-- AIM OF THE EXERCISE --
Extend the story of how George met Mabel, starting right after its last sentence.

-- DOCUMENT --
•••••

The “Mabel Files” 8: When George Met Mabel

By Gerry Griffith
Weelunk Contributor

Mabel, 15, and George, 18, in 1934
Mabel, 15, and George, 18, in 1934

Nineteen-year-old George Griffith’s shovel dug into the hard Colorado soil and created a stone-on-metal scraping noise. So did the shovels belonging to the 20 other men around him on a cold fall Saturday afternoon in 1935. They moved tons of dirt with hand tools and wheelbarrows and worked to near exhaustion before a rifle shot announced the end of the day. They were members of the Civilian Conservation Corps – the CCC and they were creating trails and overlooks in a wilderness area near Colorado Springs. It was hard, straining work, but it was work nonetheless.

George and many of the other men in his camp were from Wheeling, but now called a rugged collection of wood frame buildings and canvas tents in the middle of nowhere home. The Roosevelt Administration cooked up the CCC idea as a way of putting young men to work in the height of the Great Depression and George, a veteran of numerous Wheeling manufacturing jobs that dried up along with the economy, had little choice but to enroll in the program, board a crowded, noisy train, and go where the CCC sent him.

The Wheeling he left behind was reeling from economic hard times like most American communities. Jobs disappeared, stores and businesses that had thrived for decades closed, and families moved away looking for work. He also left his girlfriend, Mabel, the 16-year-old daughter of Tom and Lizzie Minns, the sightless proprietors of South Wheeling confectionary stores.

In the CCC camp, the men spent their evenings smoking cigarettes, playing cards, re-reading letters from home, and engaging in various tests of strength; there was a cocky kid a few tents down from George named Robert Mitchum, who was impossible to beat in arm wrestling.

They were homesick, bored and weary, but the downtime gave George plenty of time to think and plenty of time to make plans for the future. He was often bothered by shooting pains in his left arm as he tried to relax by an evening campfire. He got his mind off his discomfort by thinking about when he first noticed Mabel in Tom’s little confectionary on Eoff Street.

When Mabel caught his attention, George was one of the Minns Confectionary loafers. He was thin, of average height with wavy light brown hair. He spent most of his evenings at Tom’s arguing about sports and politics with his buddies and trying to strike up conversations with girls. Mabel was chronically thin, had shoulder-length dark brown hair, and always seemed busy straightening up merchandise in the store near where George was sitting. George took that as an encouraging sign and eventually worked up the nerve to speak to her.

•••••

-- DATA EXCERPT --
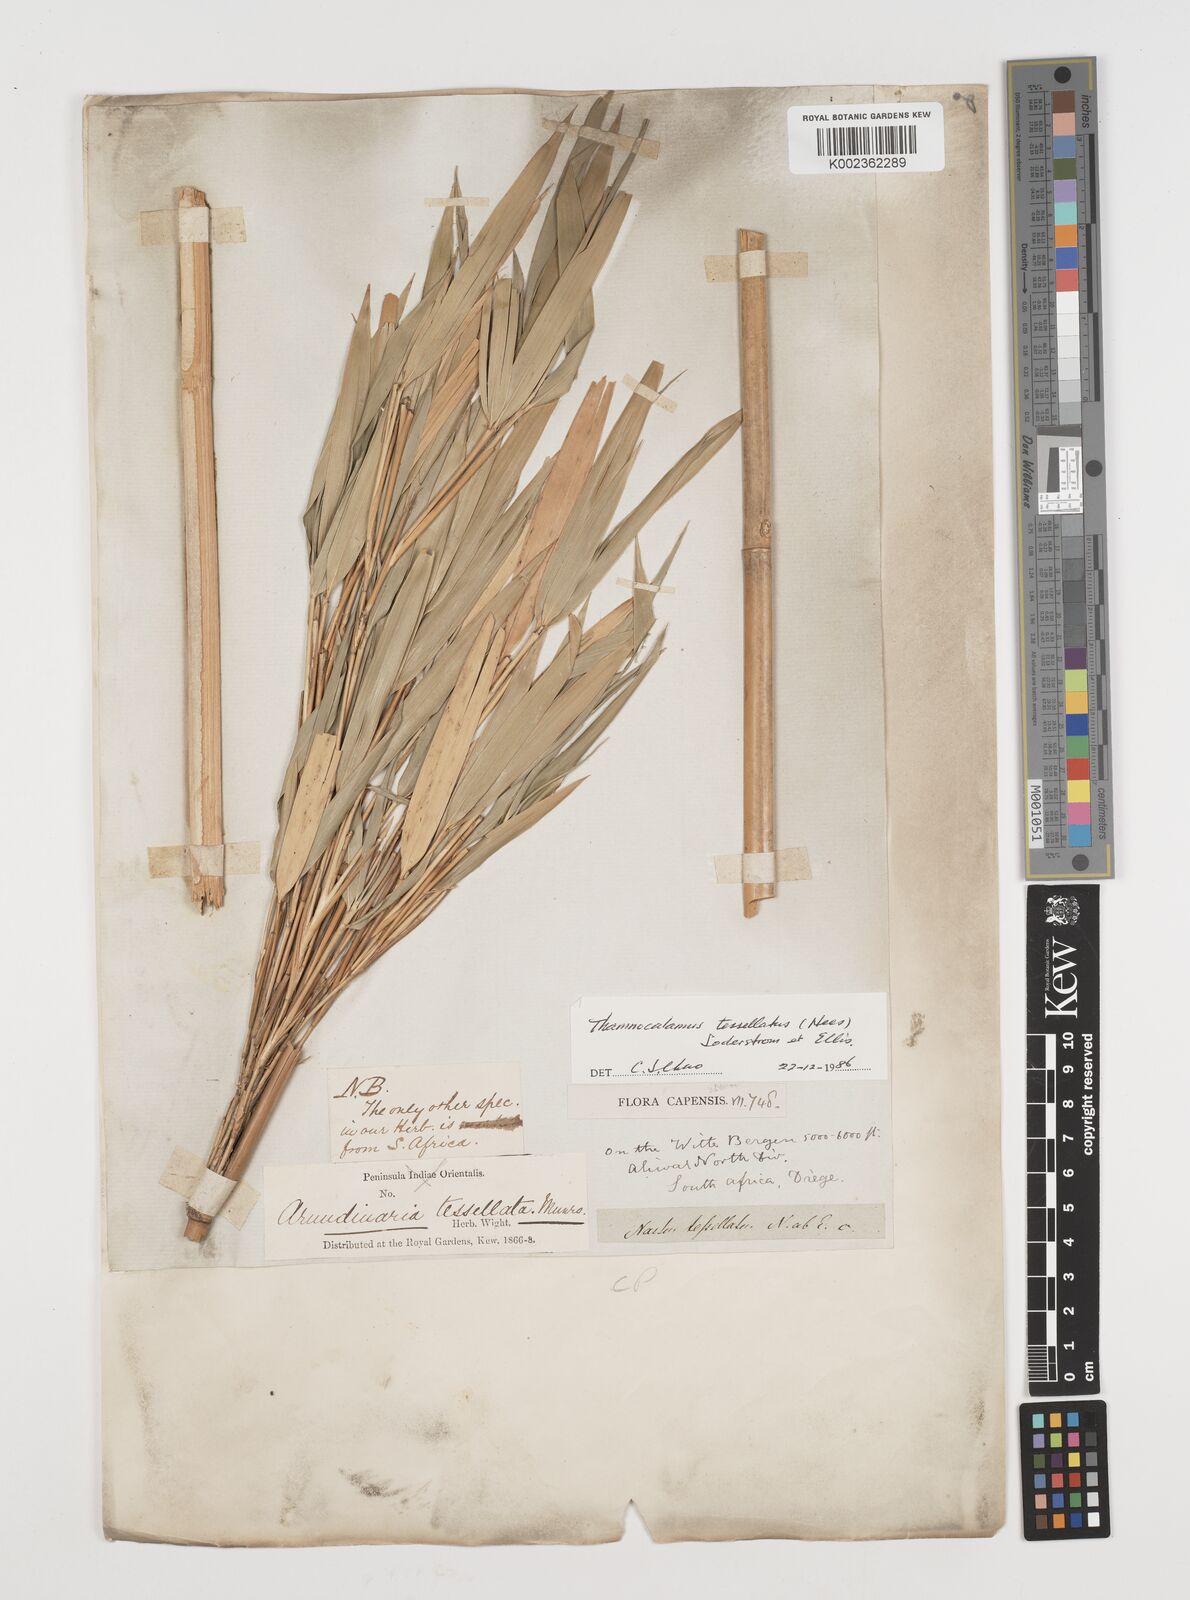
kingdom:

•••••

-- RESULT OF THE TASK --
Tom and Lizzie weren’t very pleased when a neighbor told them that George’s attentions seemed to have turned toward Mabel. George seemed nice enough, but his big mistake was inviting 15-year-old Mabel to an un-chaperoned wiener roast in a neighbor’s backyard. Tom, but mostly Lizzie, shut down the suggested date without hesitation. George was not dissuaded from his courtship. I’m grateful for that.

George was 18 years old in 1934. He lost his mother when he was a small boy and dropped out of school after eighth grade so he could go to work. He lived with his father, who was chronically unemployed, a little sister, and two older brothers, who were in the same boat. They pooled their meager wages to keep a minimal home and food on the table. He didn’t really have a home life, but he had Tom Minns’ confectionary.

He was working on 48th street at the Continental Can factory that, until 1933, had been known as the Wheeling Can Company. The outfit had a history dating back to 1901.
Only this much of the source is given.